Realizing the immensity of doing evangelism online, communication leaders in Indonesia convened to train and develop strategies on how they can amplify digital evangelism, especially in Indonesia. Coming from different islands of the biggest archipelago, more than 100 communication leaders flew to Bali, Indonesia, to participate in the joint Union Communication Summit and AWR Media Training on July 5–8, 2022.
Leaders from the General Conference, Southern Asia-Pacific Region, Adventist World Radio, and Hope Channel Indonesia joined this gathering to impart spiritual guidance and technical expertise to delegates attending the meeting. Williams Costa, GC Communication director, joined virtually and sent messages of encouragement to representatives. He presented how digital evangelism can reach billions of people through different applications and strategies and the character we reflect to the world. While we focus on the importance of technology, Costa also reminded delegates about the importance of our nature as we carry God’s mission.
“I challenge each of you to be a believer who believes in Jesus. Have faith that our efforts will not be in vain, but through prayer and dedication, God will utilize every medium to proclaim His word around the world,” Costa expressed.
The emergence of smartphones defined portability, accessibility, and connectivity in different heights. This tremendous technological leap opened opportunities for the church to consider, especially in reaching people for Jesus. Neville Neveling, AWR Cellphone Evangelism specialist, encapsulates the idea of cellphone evangelism by using a messaging application called WhatsApp.

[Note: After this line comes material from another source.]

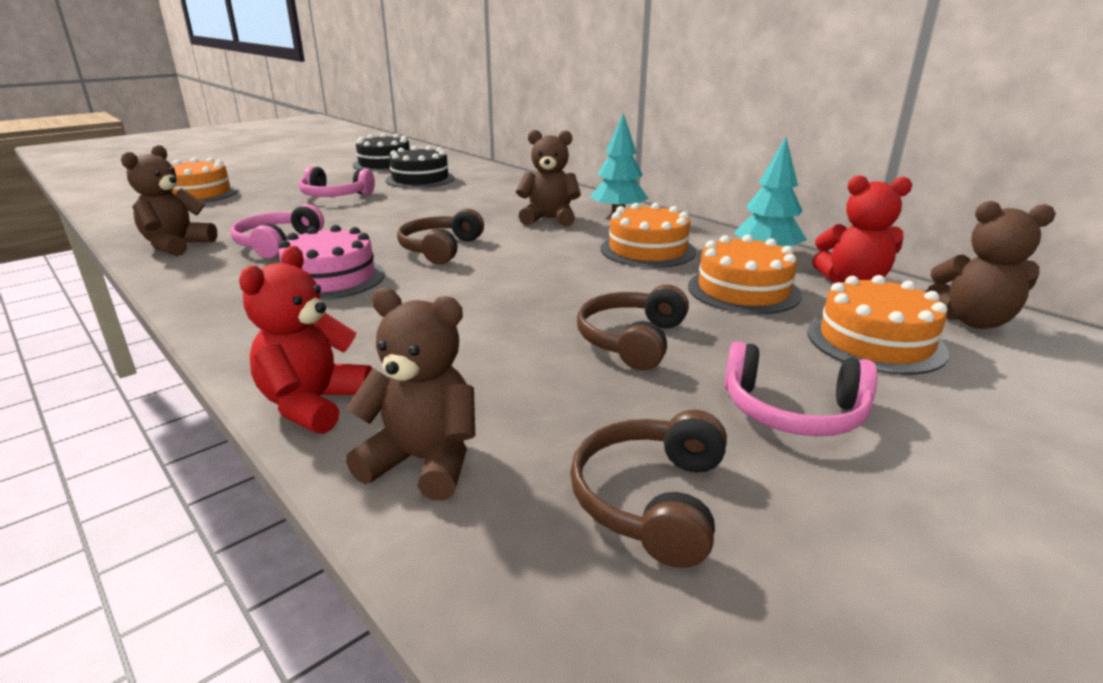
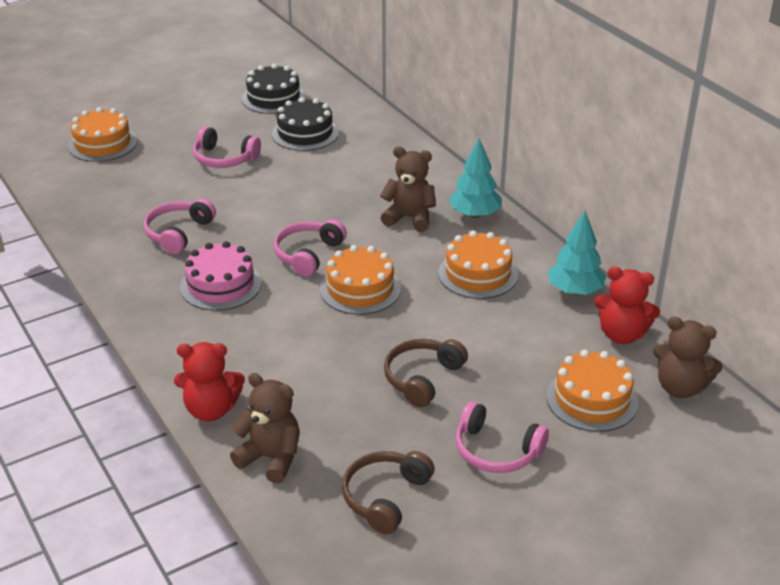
camera: 10 degrees right, 10 degrees up
brown teddy bear [121,145,218,256] -> none
red teddy bear [239,246,372,434] -> red teddy bear turned 120 degrees counterclockwise [174,342,245,422]
brown headphones [397,209,484,264] -> pink headphones [274,219,347,277]
orange cake [688,235,802,314] -> orange cake moved to [320,245,401,315]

“This unconventional strategy to conduct evangelism online is reaching people exactly where they are. This strategy breaks down walls and borders and enables us to bring the message of hope straight to their personal spaces,” Neveling said. “With the right strategy, message, and platform, millions of people can be reached and hear Jesus speaking to them through their smartphones.”
Elder Roger Caderma, president of the Southern Asia-Pacific Division, graced the event via Zoom. Due to unprecedented circumstances, Caderma wasn’t able to attend the meeting but purposed to join virtually to deliver the devotional message during the session. Caderma stressed that we all have different roles. We are created with different functions and in a way that our skills will complement each other to function according to God’s leading.
“We are one body, and God is calling us to go as one to proclaim the gospel message,” Caderma said. “It doesn’t matter if you are a writer, a photographer, a pastor, a teacher, or a leader; everyone is valuable in God’s work, and everyone has an important role to play in the furtherance of his work.”
Pastor Mamerto Guingguing II, Communication director of the Southern Asia-Pacific Division, focused on our church’s identity and the message we bring to the world. Known to be a Bible-based religion, the Seventh-day Adventist Church should be frontliners in spreading the truth, especially to those seeking Jesus.
“We are people of the Bible, and it should reflect in our organization, actions, character, and content. This consistency across all mediums speaks clearly of the faith and message we wanted to share with the world,” Guingguing added.
Digital evangelism is still ascending. As technology continuously evolves, more avenues for the church to utilize in participating in the gospel mandate will arise. Communication leaders in Indonesia accepted the charge of developing alongside technology to maximize its use for the ministry.